In un articolo pubblicato il 5 luglio sul Guardian (Any new Marshall plan will founder in the minds of Europe's hesitant leaders) si ricorda l’importanza che ha avuto il Piano Marshall nella ricostruzione dell’Europa: “Roughly $13bn was paid out in the European Recovery Program (the Marshall plan's official name) and this proved indispensable in laying the foundations for the "miracle" of sustained economic growth in the decade that followed. This $13bn amounted to some 5% of America's national income in 1948. (The equivalent sum for the EU today would be in excess of $800bn)”.
Ma soprattutto, al di là dei numeri, si sottolinea il forte impatto psicologico (e politico, bisogna aggiungere) che ebbe il lancio di questo piano per rilanciare non solo le economie, ma anche le società e il progetto di unificazione europea.

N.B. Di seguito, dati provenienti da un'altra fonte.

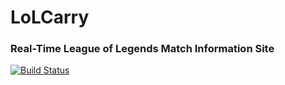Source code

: # LoLCarry
### Real-Time League of Legends Match Information Site  

[![Build Status](https://travis-ci.org/rzeng95/LoLCarry.svg?branch=master)](https://travis-ci.org/rzeng95/LoLCarry.svg?branch=master) 
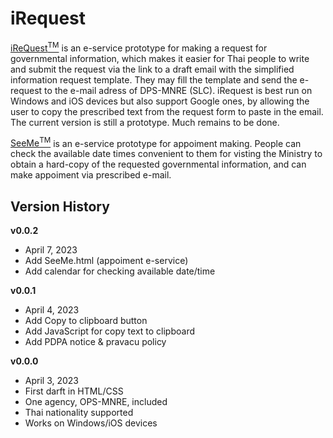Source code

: # iRequest
[iReQuest<sup>TM</sup>](https://kietpawpan.github.io/iRequest/index.html) is an e-service prototype for making a request for governmental information, which makes it easier for Thai people to write and submit the request via the link to a draft email with the simplified information request template. They may fill the template and send the e-request to the e-mail adress of DPS-MNRE (SLC). iRequest is best run on Windows and iOS devices but also support Google ones, by allowing the user to copy the prescribed text from the request form to paste in the email. The current version is still a prototype. Much remains to be done.  

[SeeMe<sup>TM</sup>](https://kietpawpan.github.io/iRequest/SeeMe.html) is an e-service prototype for appoiment making. People can check the available date times convenient to them for visting the Ministry to obtain a hard-copy of the requested governmental information, and can make appoiment via prescribed e-mail. 

## Version History
__v0.0.2__
- April 7, 2023
- Add SeeMe.html (appoiment e-service)
- Add calendar for checking available date/time

__v0.0.1__
- April 4, 2023
- Add Copy to clipboard button
- Add JavaScript for copy text to clipboard
- Add PDPA notice & pravacu policy

__v0.0.0__ 
- April 3, 2023
- First darft in HTML/CSS
- One agency, OPS-MNRE, included
- Thai nationality supported
- Works on Windows/iOS devices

Oggi da un lato i paesi europei avrebbero bisogno di un nuovo Piano Marshall per risollevare le rispettive economie ed affrontare le sfide globali di fronte alle quali si trovano; d’altro lato dovrebbero essi stessi farsi promotori, attraverso l’Unione europea, di un nuovo Piano Marshall nei confronti di aree vicine, come il Nord Africa, che rischiano di implodere. Il problema è che gli europei non possono più contare sull’aiuto incondizionato degli USA, a loro volta alle prese con le conseguenze della crisi finanziaria e con un indebolimento della leadership a livello internazionale. Né possono sperare, come sembra fare il Guardian, nella visione e volontà politica del Presidente della Commissione europea contrapposta a quella di altri leader nazionali europei. Dovrebbero trovare la volontà ed il coraggio di rilanciare il progetto di unificazione politica dell’Europa ed un vero piano di sviluppo e crescita. Come scrive l’autore dell’articolo sul Guardian “The clock is ticking: in September the next package of aid for Greece will have to be announced. It will be a decisive moment and the outcome will be critical for Greece, and for the union too”.